The senator said Obama is playing dirty now because he can’t run on his record.
“I mean, when you think about the president’s allies have run an ad basically accusing Mitt Romney of being personally responsible for the death of some woman because she lost — a poor lady who lost her health insurance. I mean, that’s just outrageous,” Rubio said. “They’ve accused him of being a felon, basically. They ran another ad that compared him to a vampire. I mean — so certainly, I think that yes, I mean, I don’t remember seeing any of those ads in 2008 from the Obama campaign.”
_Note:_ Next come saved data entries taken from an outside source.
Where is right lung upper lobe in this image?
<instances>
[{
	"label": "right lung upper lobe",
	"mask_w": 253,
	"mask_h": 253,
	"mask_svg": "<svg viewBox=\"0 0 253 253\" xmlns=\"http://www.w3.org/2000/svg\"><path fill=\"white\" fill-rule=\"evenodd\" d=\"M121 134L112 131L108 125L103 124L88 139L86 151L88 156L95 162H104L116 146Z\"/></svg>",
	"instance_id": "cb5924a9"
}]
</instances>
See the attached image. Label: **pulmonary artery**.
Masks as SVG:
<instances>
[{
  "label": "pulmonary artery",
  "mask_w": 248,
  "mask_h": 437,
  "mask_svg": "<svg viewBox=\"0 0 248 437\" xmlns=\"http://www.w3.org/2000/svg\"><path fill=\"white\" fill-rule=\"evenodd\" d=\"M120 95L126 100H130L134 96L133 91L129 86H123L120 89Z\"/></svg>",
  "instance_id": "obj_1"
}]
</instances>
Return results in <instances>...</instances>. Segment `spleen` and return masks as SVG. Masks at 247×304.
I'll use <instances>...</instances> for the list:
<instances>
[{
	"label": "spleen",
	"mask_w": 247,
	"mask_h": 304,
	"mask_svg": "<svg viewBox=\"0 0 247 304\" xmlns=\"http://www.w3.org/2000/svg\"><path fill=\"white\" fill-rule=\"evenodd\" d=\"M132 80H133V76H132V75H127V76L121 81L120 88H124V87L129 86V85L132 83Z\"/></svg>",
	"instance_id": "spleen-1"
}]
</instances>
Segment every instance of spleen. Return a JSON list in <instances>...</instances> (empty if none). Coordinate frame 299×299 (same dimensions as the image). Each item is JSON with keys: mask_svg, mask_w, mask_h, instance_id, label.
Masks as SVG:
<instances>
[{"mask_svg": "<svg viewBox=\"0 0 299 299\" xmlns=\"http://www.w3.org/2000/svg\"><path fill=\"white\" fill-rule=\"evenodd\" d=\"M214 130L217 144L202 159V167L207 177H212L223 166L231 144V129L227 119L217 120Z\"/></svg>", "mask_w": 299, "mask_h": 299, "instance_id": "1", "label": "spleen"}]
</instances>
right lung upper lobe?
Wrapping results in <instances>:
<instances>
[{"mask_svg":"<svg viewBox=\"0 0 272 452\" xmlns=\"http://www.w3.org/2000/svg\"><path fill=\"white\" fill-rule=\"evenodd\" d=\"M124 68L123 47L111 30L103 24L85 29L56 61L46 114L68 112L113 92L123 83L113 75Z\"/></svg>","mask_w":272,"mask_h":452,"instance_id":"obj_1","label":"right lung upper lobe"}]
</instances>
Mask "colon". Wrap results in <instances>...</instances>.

“…He can’t look at the American people with a straight face and say you are better off today than you were four years ago. He doesn’t want it to be about that. So that’s why he’s talking this way.”
Rubio will open for Mitt Romney when the GOP nominee gives his speech Thursday night to close out the Republican National Convention.
He brushed off controversy over Romney’s Friday comments that “no one’s ever asked to see my birth certificate.”
“My take on it is there is no debate in my mind where the president was born and whether he’s qualified to hold office on the basis of his birth. The president himself has joked about it,” Rubio said. “And now, you know, obviously, we live in a political environment where we should be careful about everything we say. I can tell you I’ve heard Mitt Romney repeatedly address this issue and debunk it as a non-issue.”
“Our quarrel with the president is not about his birth certificate, our quarrel is about an $800 billion stimulus that failed, about a debt that continues to grow,” he added.